DESCUBRIR SORIA

por elcantodelcuco

Primero la descubrieron los romanos, después los arrieros y trashumantes, luego los poetas y ahora están a punto de dar con Soria los ingleses, expulsados, por la mala cabeza de sus políticos, del paraíso europeo. Las legiones romanas tuvieron que emplearse a fondo para dominar, a sangre y fuego, el celtibérico cerro de Numancia sobre el Duero, símbolo universal desde entonces de la resistencia de los pueblos y que ya tarda la UNESCO en reconocer como patrimonio de la humanidad. Después nos dejamos romanizar y con el latín de los invasores fabricamos andando el tiempo el castellano, la flor del romancero, una de las lenguas más claras que vieron los siglos, miel que no está hecha, por cierto, -menos mal- para la boca de Trump y compañía. Por toda la extensión del variado y hermoso territorio, en ciudades y villas y hasta en las últimas aldeas floreció el románico, que es la principal característica artística de esta tierra de iglesias y castillos inverosímiles. Durante siglos los caminos de esta provincia fría, “cabeza de Extremadura”, fronteriza de Aragón y de Navarra, donde nace el Duero y donde Castilla se acaba, han estado poblados de arrieros y pastores trashumantes, transmisores y receptores de costumbres, lenguajes y leyendas. No tardaron los poetas en descubrir la belleza escondida y la gracia incontenible de un país que parecía recién nacido. La nómina no se reduce a Machado, Bécquer y Gerardo Diego. Casi no hay poeta o novelista español -también no pocos forasteros- que no haya echado en Soria su cuarto a espadas, o, más propiamente, a copas y versos de oro.

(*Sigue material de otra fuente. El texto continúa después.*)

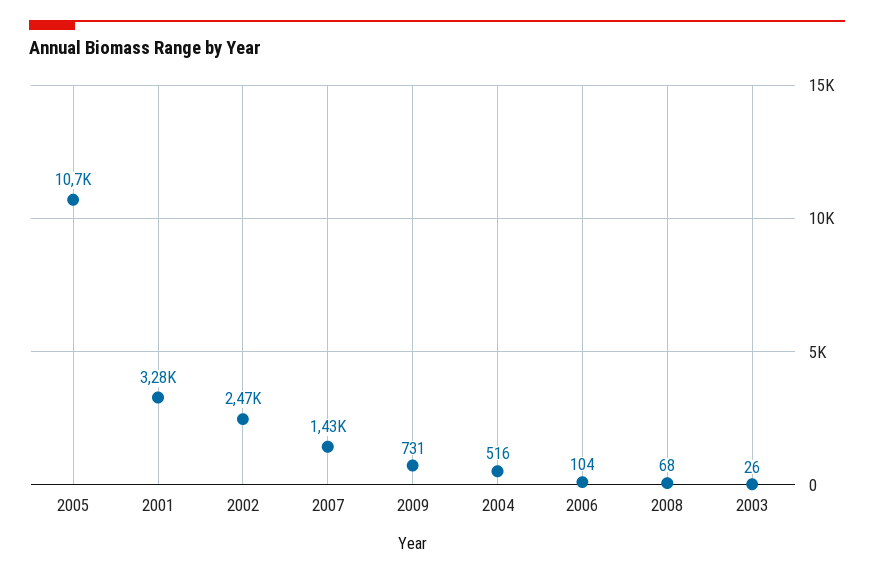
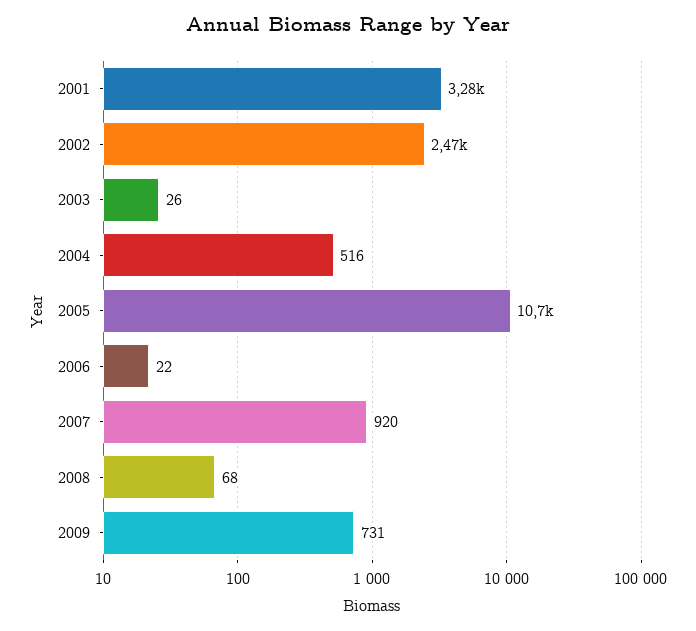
2007: 1430 -> 920
2006: 104 -> 22

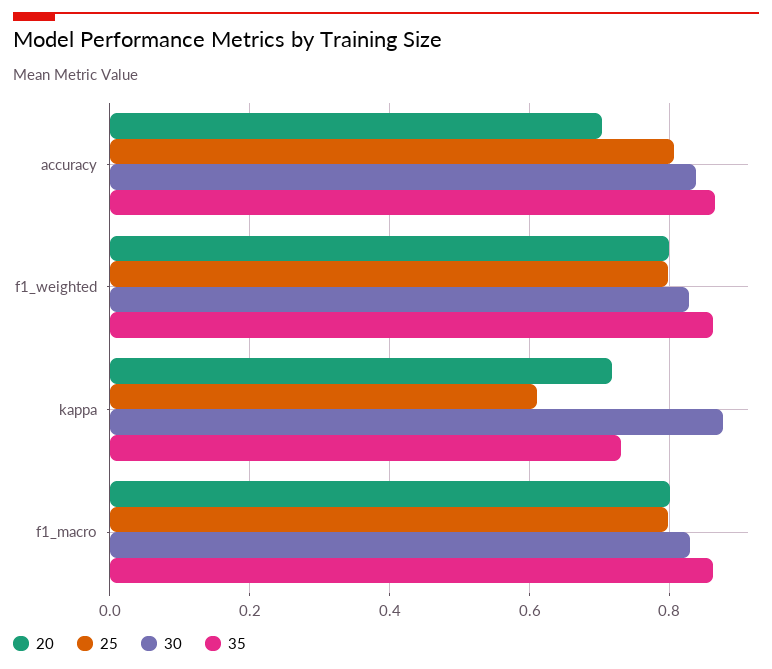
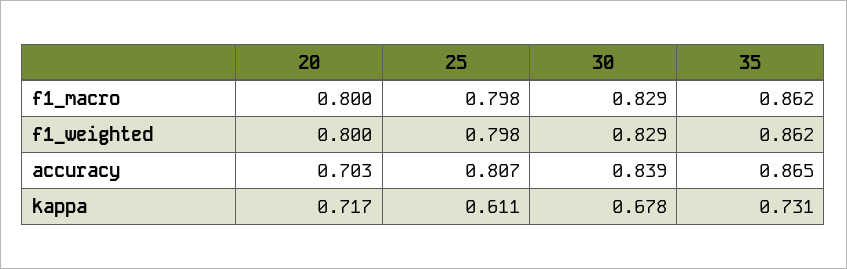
30, kappa: 0.88 -> 0.678

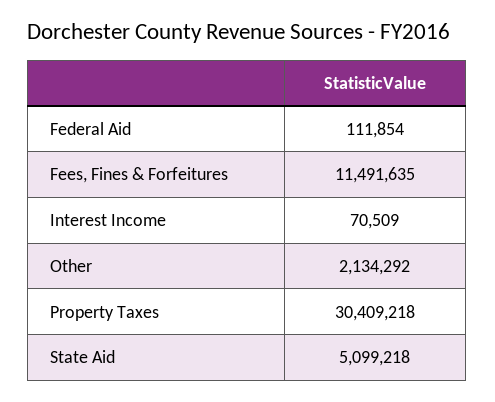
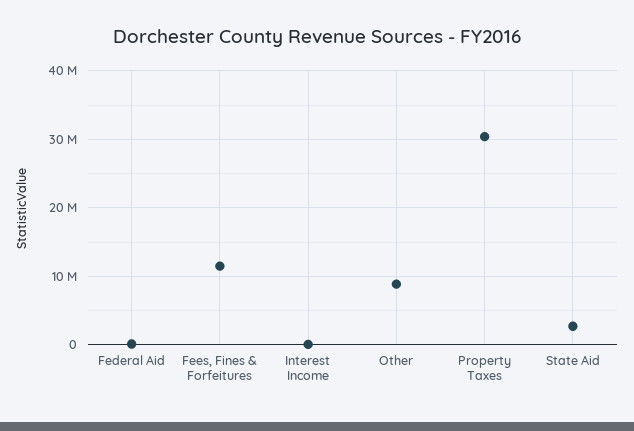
Other: 2134292 -> 9000000
State Aid: 5099218 -> 3000000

Ahora, como digo, vienen los ingleses, antes de que los poderes públicos se enteren, incapaces de poner esta olvidada provincia castellana al día, con comunicaciones adecuadas -ferrocarril, autovías…- y con un impulso decidido al progreso y a la repoblación humana. Los gobernantes son los últimos dispuestos a descubrir Soria salvo a la hora de las elecciones. El centenario y prestigioso “The Daily Telegraph” ha publicado un informe en el que recomienda a los británicos que visiten Soria, a la que incluye entre las veinte “mejores y menos conocidas joyas de España”, “Veinte lugares sorprendentes”, según el reportaje. El periódico con una tirada que supera el medio millón de ejemplares, más que “The Times”, se pregunta cómo es posible que esta ciudad castellana, con todo lo que ofrece, no reciba más visitantes. No oculta los problemas: “A dos horas de viaje en autobús desde Madrid, Soria es una de las zonas menos pobladas de España, una provincia olvidada, en un rincón que no está de moda y con escasez de fondos para mejorarla”. Pero, a pesar de este abandono, que salta a la vista a cualquiera, “con los años ha atraído una gran cantidad de espíritus creativos, pintores, escritores y sobre todo poetas, que se han quedado hipnotizados por la belleza de sus paisajes”. La autora del reportaje se fija después en detalles que pueden atraer al turista británico: es una ciudad llena de elegantes comercios, de iglesias románicas, incluido un monasterio del siglo XII, y de una sorprendente vida nocturna. “Es increíble que haya tan pocos turistas”, concluye la reportera.

Parece un buen reclamo. Después de esto, a lo mejor se pone Soria de moda y llegan los turistas ingleses. Con trenes en condiciones sería más fácil. Viajar en autobús, desde el intercambiador de la Avenida de América de Madrid, con parada en la terminal IV del aeropuerto de Barajas, es para viajeros contados y sufridores. Yo, entre ellos. Pero, en fin, seguro que se nota. Sería conveniente que a Soria, y, en general, a la España vacía del interior, viniera un turismo de calidad, capaz de disfrutar del arte, del paisaje y de la buena cocina, más que de la cerveza barata. Sobra el zarrapastroso y camorrista turismo de alpargata y mochila, el del ruido de madrugada, del alcohol y del sexo. Para eso hay sitios mejores en la España “turística” y abarrotada de la periferia, donde hace tiempo que campea la “Guirilandia”. ¡”Liberanos, Dómine!”. Llama, en todo caso, la atención que descubran Soria los ingleses antes que los españoles, y la prensa británica, antes que la prensa española, pero España y yo somos así.